### Written problem
Copy the lines starting at the first row and ending at the line that contains "family: Cracticidae", with both ends included.

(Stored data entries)
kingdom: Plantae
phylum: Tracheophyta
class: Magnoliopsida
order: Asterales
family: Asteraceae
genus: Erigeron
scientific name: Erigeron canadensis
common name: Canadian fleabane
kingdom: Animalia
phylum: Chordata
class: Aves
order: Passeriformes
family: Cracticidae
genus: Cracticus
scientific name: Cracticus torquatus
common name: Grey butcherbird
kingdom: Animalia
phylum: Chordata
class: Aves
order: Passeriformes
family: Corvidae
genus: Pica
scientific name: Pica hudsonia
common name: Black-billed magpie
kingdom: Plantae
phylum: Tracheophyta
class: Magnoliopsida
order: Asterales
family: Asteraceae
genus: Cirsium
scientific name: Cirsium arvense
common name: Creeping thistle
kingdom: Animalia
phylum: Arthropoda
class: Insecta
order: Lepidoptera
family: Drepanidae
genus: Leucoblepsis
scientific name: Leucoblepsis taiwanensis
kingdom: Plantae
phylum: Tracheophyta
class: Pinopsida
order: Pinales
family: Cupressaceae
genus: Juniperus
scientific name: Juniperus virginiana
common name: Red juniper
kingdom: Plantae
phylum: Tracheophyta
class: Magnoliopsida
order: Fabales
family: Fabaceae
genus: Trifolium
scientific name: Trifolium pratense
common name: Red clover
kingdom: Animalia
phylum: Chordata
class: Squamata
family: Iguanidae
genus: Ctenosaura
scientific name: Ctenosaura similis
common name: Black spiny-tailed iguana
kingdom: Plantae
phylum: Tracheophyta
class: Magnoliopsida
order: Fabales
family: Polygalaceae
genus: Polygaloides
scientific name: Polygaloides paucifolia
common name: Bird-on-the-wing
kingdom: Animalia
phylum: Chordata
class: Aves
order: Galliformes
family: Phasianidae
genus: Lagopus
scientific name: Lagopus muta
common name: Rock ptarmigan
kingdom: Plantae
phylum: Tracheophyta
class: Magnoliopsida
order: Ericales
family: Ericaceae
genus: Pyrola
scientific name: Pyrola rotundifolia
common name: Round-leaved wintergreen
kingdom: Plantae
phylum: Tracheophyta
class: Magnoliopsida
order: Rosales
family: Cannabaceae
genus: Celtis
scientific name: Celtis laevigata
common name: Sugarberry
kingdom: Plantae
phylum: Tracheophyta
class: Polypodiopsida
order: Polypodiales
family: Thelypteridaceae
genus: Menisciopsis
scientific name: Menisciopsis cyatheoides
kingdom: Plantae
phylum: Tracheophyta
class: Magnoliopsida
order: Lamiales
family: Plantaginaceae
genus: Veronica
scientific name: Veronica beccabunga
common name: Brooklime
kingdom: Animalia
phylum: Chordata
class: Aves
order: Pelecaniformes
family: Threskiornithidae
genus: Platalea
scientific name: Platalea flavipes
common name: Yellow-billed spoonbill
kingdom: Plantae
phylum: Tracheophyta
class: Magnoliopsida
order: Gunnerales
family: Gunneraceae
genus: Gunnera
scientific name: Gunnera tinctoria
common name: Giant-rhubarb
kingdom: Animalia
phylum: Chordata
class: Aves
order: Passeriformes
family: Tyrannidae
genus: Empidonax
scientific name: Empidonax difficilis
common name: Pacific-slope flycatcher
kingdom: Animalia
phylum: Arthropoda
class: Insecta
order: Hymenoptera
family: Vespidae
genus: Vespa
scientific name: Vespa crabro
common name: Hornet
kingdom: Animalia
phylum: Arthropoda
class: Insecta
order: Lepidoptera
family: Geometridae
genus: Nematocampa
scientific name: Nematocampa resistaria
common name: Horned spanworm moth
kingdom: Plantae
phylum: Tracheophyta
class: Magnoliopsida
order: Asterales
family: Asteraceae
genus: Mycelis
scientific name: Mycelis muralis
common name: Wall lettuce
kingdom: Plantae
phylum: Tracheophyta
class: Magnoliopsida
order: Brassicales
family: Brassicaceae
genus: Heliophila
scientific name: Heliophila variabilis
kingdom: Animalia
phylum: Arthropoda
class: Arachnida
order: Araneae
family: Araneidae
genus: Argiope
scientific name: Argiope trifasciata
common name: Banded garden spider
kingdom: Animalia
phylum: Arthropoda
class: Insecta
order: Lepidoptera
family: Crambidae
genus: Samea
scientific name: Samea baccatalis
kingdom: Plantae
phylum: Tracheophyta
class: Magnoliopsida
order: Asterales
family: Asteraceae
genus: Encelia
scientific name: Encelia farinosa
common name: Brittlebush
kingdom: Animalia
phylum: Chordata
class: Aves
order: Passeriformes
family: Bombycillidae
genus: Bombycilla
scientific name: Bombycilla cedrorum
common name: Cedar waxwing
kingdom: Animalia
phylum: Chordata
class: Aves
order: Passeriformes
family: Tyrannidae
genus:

### Answer to this problem
kingdom: Plantae
phylum: Tracheophyta
class: Magnoliopsida
order: Asterales
family: Asteraceae
genus: Erigeron
scientific name: Erigeron canadensis
common name: Canadian fleabane
kingdom: Animalia
phylum: Chordata
class: Aves
order: Passeriformes
family: Cracticidae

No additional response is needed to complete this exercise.